• SUPPLIED DATA
◇ ◇ ◇ ◇ ◇ ◇ ◇

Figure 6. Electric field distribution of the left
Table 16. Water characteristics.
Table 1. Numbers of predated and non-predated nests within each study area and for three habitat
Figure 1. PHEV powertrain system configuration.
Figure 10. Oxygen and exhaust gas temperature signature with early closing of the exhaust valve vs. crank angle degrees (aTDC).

◇ ◇ ◇ ◇ ◇ ◇ ◇

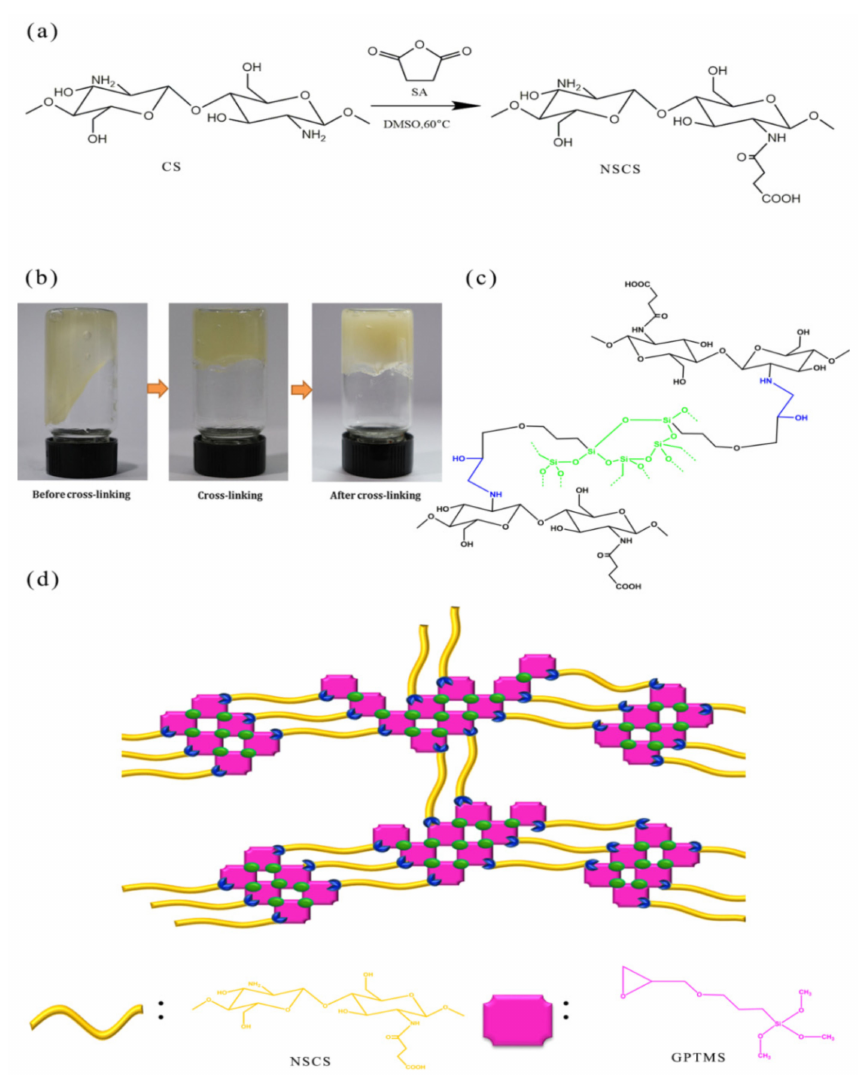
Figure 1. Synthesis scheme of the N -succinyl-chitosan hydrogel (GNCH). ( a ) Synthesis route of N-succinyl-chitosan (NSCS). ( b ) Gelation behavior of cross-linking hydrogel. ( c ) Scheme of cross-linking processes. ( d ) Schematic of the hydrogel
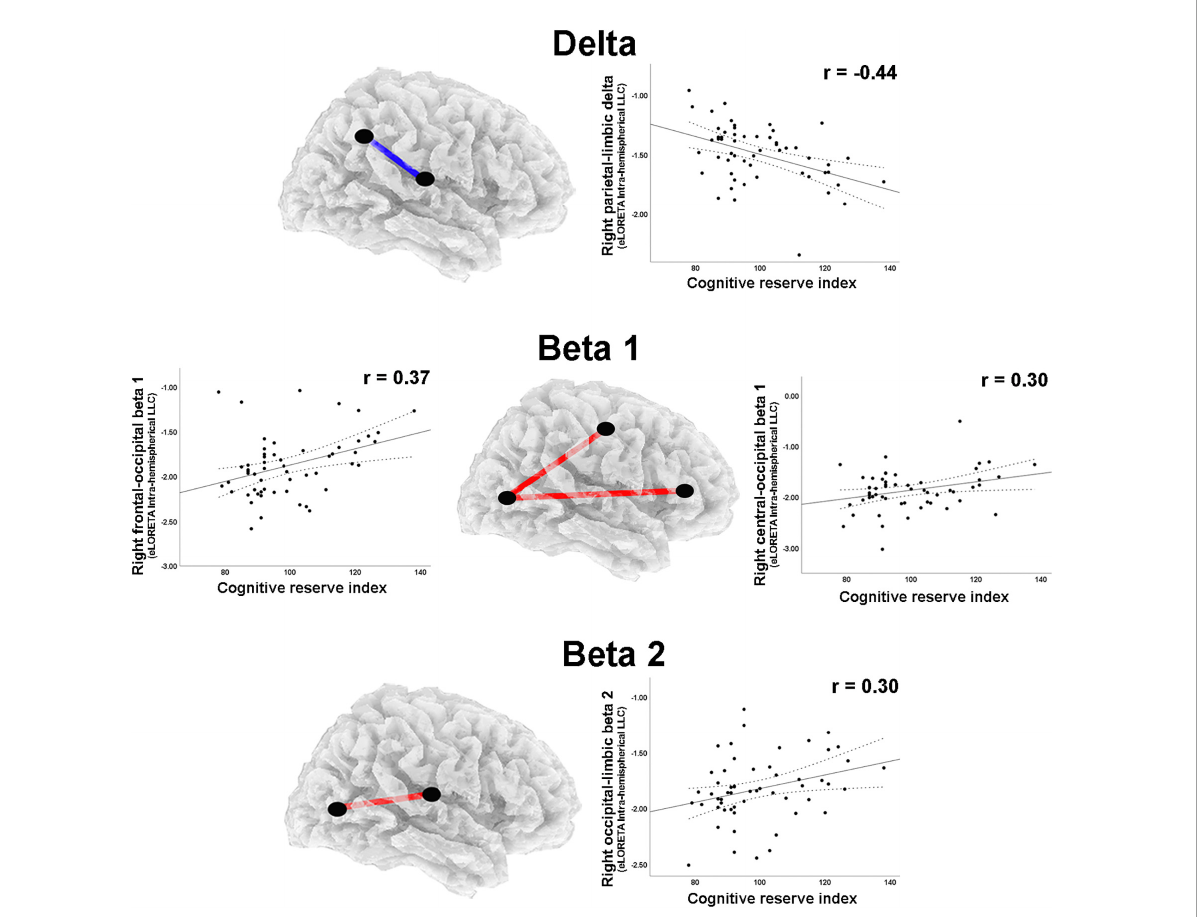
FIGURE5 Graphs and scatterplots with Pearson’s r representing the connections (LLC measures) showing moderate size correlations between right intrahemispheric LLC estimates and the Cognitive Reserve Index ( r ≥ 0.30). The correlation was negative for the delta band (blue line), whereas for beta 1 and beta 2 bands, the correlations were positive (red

◇ ◇ ◇ ◇ ◇ ◇ ◇

• WORK TASK
Retype exactly the lines above, from the one with "Figure 6. Electric" through the one with "Figure 1. PHEV", inclusive.

• COMPLETED TASK
Figure 6. Electric field distribution of the left
Table 16. Water characteristics.
Table 1. Numbers of predated and non-predated nests within each study area and for three habitat
Figure 1. PHEV powertrain system configuration.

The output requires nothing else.